Song
- Published: 1953
- Genre: Jazz standard
- Composer: Gene de Paul
- Lyricist: Sammy Cahn

= Teach Me Tonight =

"Teach Me Tonight" is a popular song that has become a jazz standard. The music was written by Gene De Paul, the lyrics by Sammy Cahn. The song was published in 1953.

==Early recordings==
Five versions charted in 1954 and 1955:
- Janet Brace was apparently first, making the Billboard chart on October 23, 1954, and eventually reaching No. 23. First recording from 1953
- Jo Stafford – No. 15 in 1954
- Dinah Washington – a No. 4 R&B/Hip-Hop Songs hit in 1954, inducted into the Grammy Hall of Fame in 1999
- Helen Grayco – No. 29 in 1954
- The DeCastro Sisters ("It's Love" / "Teach Me Tonight", Abbott Record Co. 3001) – No. 2 in 1955. In addition, a 1959 re-recording titled "Teach Me Tonight Cha Cha" went to No. 76 on the Hot 100. The most successful version of "Teach Me Tonight" in the UK was that recorded by The De Castro Sisters. Released in 1954, their version peaked at Number 20 on the UK Singles Chart in February 1955.

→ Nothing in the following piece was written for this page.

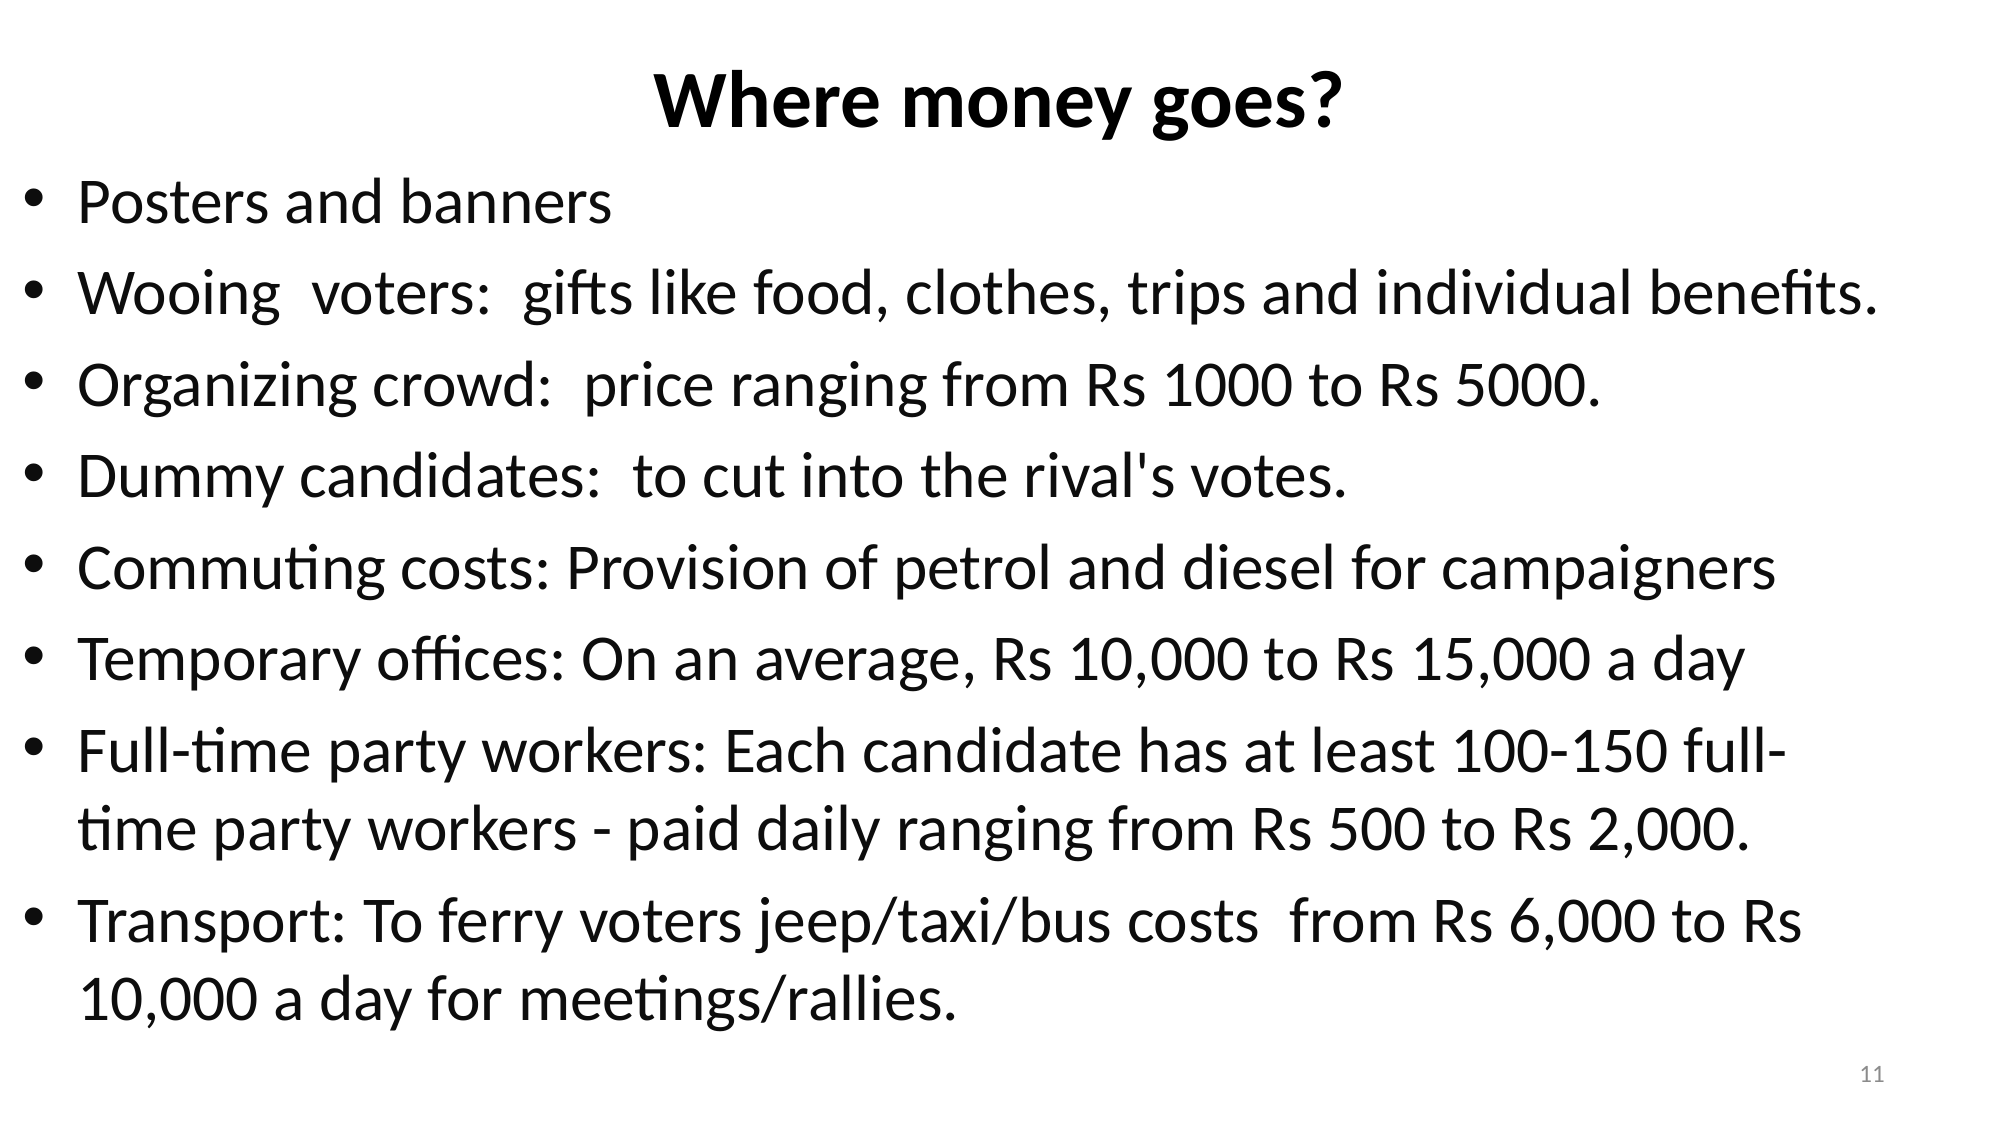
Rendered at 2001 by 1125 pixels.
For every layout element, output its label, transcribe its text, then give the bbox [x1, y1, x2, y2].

==Other well-known recordings==
- In 1962, actor and singer George Maharis recorded his version of the song and included it on his album George Maharis Sings! The song released as a single reached No. 25 on the Billboard Hot 100 in 1962. In Canada it reached No. 8.
- In 1982, Al Jarreau included his version on "Breakin' Away". In the US, this version went to No. 70 on the Hot 100 and No. 51 on the Hot Soul Singles chart. In addition, it went to No. 19 on the Adult Contemporary chart.